Мне еще раз удалось приехать в Швейцарию в августе вместе со своим помощником Эриком Хиллером. Мы встретили Захса в Базеле 25 августа. Не было и речи о том, чтобы попытаться получить разрешение на поездку в Германию, где отдыхал Фрейд, но с австрийским послом в Берне мне больше повезло. В своей бесстрастной аристократической манере он выразил удивление, что кто-либо может желать поехать в такое несчастливое и унылое место, как Вена, но добавил: «Это дело вкуса». Каких-либо возражений не встретила эта поездка и у швейцарских властей. Поэтому мы с Хиллером отправились туда. Нам не потребовалось много времени, чтобы убедиться в справедливости намеков Фрейда на несчастное положение его страны. Голодающие и оборванные чиновники сами по себе являлись достаточным доказательством этому, я также никогда не забуду тщетные усилия истощенных собак, пытающихся доползти до пищи, которую я им бросил. Мы были первыми штатскими иностранцами, приехавшими в Вену после войны, и нас радостно встретили в гостинице «Регина», в которой всегда останавливались приезжавшие аналитики.
Я нашел Фрейда осунувшимся и более худым, чем до войны; он никогда больше не вернул себе свою былую плотную фигуру. Но его ум остался ничуть не менее проницательным. Он был таким же жизнерадостным и искренне дружелюбным, как и всегда, так что трудно было даже представить себе, что мы не видели друг друга почти шесть лет. Мы недолго пробыли вдвоем в комнате, как в нее ворвался Ференци и, к моему удивлению, экспансивно расцеловал нас обоих в щеки. Он не видел Фрейда больше года. У нас у всех была масса новостей о том, что происходило с каждым из нас за все эти годы. Конечно, в нашем разговоре присутствовали комментарии об изменениях, произошедших в европейской ситуации, и Фрейд удивил меня, сказав, что недавно беседовал с одним пылким коммунистом и оказался наполовину обращен в большевистскую веру — ему было сказано, что в результате нескольких лет несчастий и хаоса большевизм придет к власти и что за этим последуют вечный мир, процветание и счастье. Фрейд сказал: «Я ответил ему, что верю первой половине того, о чем он говорит».
Фрейд высказал много резких слов о президенте Вильсоне, мечта которого о дружественной Европе, основанной на справедливости, быстро становилась иллюзией.

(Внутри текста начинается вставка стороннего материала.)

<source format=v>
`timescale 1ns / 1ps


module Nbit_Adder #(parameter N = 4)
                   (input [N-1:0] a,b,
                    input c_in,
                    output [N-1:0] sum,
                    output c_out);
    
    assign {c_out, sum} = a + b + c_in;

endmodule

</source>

Когда я указал на то, насколько сложными являются действующие силы по подготовке мирного урегулирования, и что мир не может диктоваться одним-единственным человеком, он ответил: «Тогда ему не следовало давать все эти обещания».
Для Фрейда было очевидно, что «центр тяжести психоанализа» приходится сместить на Запад. Поэтому он предложил Ференци, чтобы тот передал мне свое президентство в Международном объединении, на которое его избрал конгресс в Будапеште во время войны. Ференци любезно согласился на это, но в последующие годы то, что его никогда более не просили выступать в этой должности, стало для него источником сильного огорчения. Позднее у меня имелось много причин, чтобы считать, что он испытывал по отношению ко мне иррациональную недоброжелательность за то, что я его заменил. По случаю передачи полномочий Фрейд заметил: «Следует надеяться, что в этот раз мы нашли нужного человека на эту должность», явно намекая на то, что мое пребывание на этом посту будет длительным. К сожалению, с моей точки зрения, позднее бывали случаи, когда он больше не придерживался такого мнения.

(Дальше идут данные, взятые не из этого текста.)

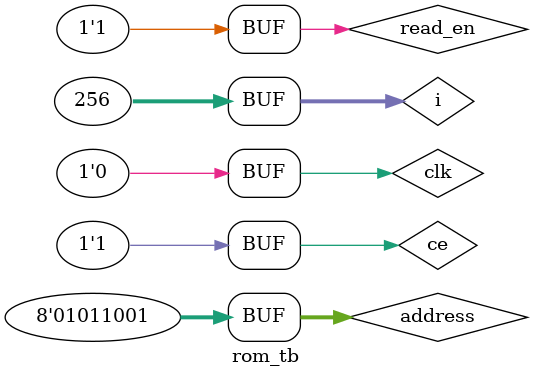
<source format=sv>
module rom_tb;
  logic [7:0] address;
  logic [7:0] data;
  logic read_en;
  logic ce;
  logic clk;
  integer i;
  
  rom_sync U(
  	address,
    data,
    read_en,
    ce,
    clk
  );
  
  always begin
		clk <= 1;
		#5;
		clk <= 0;
		#5;
  end
  
  initial begin
    ce = 1;
    read_en = 1;
    address = 0;
    #10 $monitor ("address = %d, data = %d", 
                  address, data);
    for(i=0; i<256; i++) begin
      #5 address = i;
    end
    address = 88;
    address = 89;
  end
  
endmodule

</source>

Во время нашей встречи в Вене Фрейд предложил пригласить Эйтингона в наш конфиденциальный комитет. Мы сразу же согласились с этим предложением и направили Абрахама заручиться согласием Эйтингона; обязательное вручение отличительного кольца состоялось несколько месяцев спустя. В мае 1920 года Фрейд подарил своей дочери Анне подобное кольцо; кроме нее из женщин такой чести были удостоены Лу Саломе, Мари Бонапарт и моя жена.
В октябре 1919 года Фрейду присвоили звание профессора университета, которое он назвал «пустым титулом», так как оно не давало права занимать место в совете факультета. Но, к счастью, этот титул не влек за собой каких-либо особых преподавательских обязанностей.